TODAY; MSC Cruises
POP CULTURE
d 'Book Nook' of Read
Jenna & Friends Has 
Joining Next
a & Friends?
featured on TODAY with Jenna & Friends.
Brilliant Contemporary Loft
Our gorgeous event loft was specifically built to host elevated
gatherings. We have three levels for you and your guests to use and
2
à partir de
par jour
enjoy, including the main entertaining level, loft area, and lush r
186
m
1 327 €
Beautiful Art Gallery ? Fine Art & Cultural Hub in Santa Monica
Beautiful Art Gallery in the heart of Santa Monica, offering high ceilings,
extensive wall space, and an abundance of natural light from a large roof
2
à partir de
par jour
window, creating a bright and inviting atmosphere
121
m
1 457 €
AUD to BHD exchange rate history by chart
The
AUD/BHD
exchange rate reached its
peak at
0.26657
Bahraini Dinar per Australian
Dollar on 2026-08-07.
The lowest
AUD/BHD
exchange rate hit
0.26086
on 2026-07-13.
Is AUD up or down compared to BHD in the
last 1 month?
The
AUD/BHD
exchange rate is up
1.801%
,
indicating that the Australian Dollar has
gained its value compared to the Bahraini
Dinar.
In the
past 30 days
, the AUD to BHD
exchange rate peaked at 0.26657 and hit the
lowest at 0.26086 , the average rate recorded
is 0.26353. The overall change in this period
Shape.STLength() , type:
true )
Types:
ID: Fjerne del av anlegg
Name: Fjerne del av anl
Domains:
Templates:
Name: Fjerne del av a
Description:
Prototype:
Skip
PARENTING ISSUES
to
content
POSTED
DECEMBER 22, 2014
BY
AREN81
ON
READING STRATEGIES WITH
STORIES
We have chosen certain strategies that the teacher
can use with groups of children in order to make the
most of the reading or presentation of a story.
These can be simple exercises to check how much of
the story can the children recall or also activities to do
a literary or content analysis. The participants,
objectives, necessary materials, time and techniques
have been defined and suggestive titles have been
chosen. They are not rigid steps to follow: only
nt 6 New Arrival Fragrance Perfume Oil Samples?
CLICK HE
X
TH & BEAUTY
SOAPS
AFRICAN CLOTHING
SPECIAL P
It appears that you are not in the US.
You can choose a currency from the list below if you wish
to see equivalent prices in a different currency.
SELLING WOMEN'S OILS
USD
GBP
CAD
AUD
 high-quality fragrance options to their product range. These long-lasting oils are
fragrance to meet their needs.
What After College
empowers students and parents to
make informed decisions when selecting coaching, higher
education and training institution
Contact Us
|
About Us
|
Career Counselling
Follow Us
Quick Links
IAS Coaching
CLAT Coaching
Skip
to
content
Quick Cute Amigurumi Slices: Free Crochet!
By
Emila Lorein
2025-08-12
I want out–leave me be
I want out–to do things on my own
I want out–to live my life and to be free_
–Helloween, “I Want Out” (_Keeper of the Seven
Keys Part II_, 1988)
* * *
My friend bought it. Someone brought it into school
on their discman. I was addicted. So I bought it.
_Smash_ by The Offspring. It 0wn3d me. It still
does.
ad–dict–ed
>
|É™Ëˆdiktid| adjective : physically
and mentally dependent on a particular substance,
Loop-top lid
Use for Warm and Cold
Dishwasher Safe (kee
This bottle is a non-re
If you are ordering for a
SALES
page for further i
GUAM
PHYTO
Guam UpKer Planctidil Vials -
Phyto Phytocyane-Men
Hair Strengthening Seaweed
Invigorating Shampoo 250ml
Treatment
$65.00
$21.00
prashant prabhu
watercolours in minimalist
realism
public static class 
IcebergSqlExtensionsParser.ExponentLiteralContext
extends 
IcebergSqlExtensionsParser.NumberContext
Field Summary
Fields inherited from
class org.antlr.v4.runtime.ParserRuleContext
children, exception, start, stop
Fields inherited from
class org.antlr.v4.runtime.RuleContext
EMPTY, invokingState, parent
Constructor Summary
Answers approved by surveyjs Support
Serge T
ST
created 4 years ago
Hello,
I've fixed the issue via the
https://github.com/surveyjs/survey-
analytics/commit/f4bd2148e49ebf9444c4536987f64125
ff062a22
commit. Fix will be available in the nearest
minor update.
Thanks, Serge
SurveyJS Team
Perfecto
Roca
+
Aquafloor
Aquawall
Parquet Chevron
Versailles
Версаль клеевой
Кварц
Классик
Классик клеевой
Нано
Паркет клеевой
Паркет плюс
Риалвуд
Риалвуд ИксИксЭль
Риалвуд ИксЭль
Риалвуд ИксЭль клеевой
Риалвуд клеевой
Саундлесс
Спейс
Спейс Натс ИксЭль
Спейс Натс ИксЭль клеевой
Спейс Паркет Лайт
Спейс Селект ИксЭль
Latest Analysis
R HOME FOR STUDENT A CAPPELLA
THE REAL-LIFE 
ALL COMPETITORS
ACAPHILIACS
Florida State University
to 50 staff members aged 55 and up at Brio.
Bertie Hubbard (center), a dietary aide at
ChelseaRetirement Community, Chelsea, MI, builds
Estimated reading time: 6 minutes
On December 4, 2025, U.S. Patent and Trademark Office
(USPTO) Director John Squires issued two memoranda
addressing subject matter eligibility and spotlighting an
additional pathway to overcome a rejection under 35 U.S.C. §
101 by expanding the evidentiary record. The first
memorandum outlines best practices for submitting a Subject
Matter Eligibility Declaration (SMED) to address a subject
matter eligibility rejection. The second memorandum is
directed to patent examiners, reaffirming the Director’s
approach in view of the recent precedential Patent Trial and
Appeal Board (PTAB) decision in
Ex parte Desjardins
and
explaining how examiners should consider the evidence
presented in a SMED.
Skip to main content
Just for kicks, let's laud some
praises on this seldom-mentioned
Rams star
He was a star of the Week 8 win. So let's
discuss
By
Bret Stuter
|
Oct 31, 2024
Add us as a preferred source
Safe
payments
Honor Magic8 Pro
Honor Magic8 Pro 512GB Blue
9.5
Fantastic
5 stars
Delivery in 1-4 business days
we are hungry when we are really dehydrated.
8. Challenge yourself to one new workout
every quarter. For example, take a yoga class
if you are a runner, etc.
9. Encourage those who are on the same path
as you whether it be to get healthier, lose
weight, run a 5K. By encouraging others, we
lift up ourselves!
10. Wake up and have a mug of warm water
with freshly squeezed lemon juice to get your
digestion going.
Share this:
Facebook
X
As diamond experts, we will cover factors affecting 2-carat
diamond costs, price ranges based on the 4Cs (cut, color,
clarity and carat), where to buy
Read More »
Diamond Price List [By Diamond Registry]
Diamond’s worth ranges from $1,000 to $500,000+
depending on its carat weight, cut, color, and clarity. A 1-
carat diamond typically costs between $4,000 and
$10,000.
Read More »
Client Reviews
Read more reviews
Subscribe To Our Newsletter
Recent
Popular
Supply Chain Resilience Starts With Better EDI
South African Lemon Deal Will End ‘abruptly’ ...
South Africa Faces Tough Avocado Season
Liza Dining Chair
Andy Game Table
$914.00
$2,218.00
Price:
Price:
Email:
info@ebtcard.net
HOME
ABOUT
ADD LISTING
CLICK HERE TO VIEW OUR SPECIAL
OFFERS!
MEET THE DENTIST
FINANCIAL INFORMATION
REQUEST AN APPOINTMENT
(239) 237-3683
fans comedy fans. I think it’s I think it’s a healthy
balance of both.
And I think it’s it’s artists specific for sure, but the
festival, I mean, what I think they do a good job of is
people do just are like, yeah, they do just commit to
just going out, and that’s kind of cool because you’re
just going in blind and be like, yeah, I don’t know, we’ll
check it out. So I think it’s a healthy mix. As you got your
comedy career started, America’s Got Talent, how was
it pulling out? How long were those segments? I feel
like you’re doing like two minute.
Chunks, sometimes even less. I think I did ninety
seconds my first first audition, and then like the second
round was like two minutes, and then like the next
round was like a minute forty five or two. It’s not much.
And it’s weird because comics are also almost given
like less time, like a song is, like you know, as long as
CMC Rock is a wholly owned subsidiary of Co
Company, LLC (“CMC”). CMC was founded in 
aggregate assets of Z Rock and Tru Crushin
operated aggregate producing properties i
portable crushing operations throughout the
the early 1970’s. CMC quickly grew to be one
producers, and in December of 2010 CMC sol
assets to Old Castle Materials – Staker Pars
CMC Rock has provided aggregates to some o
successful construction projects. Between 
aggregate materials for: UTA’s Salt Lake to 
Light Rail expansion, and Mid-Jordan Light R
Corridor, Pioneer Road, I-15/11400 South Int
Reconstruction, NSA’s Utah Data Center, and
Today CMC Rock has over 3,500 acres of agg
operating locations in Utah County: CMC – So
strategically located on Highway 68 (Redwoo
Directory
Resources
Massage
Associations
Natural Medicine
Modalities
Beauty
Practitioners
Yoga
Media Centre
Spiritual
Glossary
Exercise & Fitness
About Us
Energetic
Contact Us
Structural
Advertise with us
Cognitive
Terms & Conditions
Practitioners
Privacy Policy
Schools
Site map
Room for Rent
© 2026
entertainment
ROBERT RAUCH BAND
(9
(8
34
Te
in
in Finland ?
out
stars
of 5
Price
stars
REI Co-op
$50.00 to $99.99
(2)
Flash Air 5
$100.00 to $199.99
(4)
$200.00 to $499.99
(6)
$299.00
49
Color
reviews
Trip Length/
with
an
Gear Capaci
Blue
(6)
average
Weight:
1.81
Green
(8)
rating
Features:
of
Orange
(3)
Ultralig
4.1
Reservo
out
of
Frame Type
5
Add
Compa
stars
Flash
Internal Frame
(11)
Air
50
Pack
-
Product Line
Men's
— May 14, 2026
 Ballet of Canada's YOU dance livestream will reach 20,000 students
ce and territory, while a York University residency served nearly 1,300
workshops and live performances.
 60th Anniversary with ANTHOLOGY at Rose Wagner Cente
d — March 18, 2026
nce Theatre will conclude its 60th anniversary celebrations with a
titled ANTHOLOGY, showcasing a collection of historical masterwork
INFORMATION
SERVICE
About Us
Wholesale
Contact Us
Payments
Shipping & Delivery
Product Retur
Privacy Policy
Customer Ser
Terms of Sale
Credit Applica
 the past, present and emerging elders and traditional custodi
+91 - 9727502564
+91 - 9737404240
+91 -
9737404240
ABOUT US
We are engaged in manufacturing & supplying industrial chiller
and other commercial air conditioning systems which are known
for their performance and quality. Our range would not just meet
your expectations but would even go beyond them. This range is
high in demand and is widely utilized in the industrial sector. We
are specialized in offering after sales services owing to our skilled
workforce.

☆ ☆ ☆ ☆ ☆

**WHAT IS NEEDED:** Present every line from the start of the entries down to the one containing "Beautiful Art Gallery ?", inclusive, as a Markdown table with the columns No. and Text. Number each row and omit blank lines.

**ANSWER:**
| No. | Text |
|---|---|
| 1 | TODAY; MSC Cruises |
| 2 | POP CULTURE |
| 3 | d 'Book Nook' of Read |
| 4 | Jenna & Friends Has  |
| 5 | Joining Next |
| 6 | a & Friends? |
| 7 | featured on TODAY with Jenna & Friends. |
| 8 | Brilliant Contemporary Loft |
| 9 | Our gorgeous event loft was specifically built to host elevated |
| 10 | gatherings. We have three levels for you and your guests to use and |
| 11 | 2 |
| 12 | à partir de |
| 13 | par jour |
| 14 | enjoy, including the main entertaining level, loft area, and lush r |
| 15 | 186 |
| 16 | m |
| 17 | 1 327 € |
| 18 | Beautiful Art Gallery ? Fine Art & Cultural Hub in Santa Monica |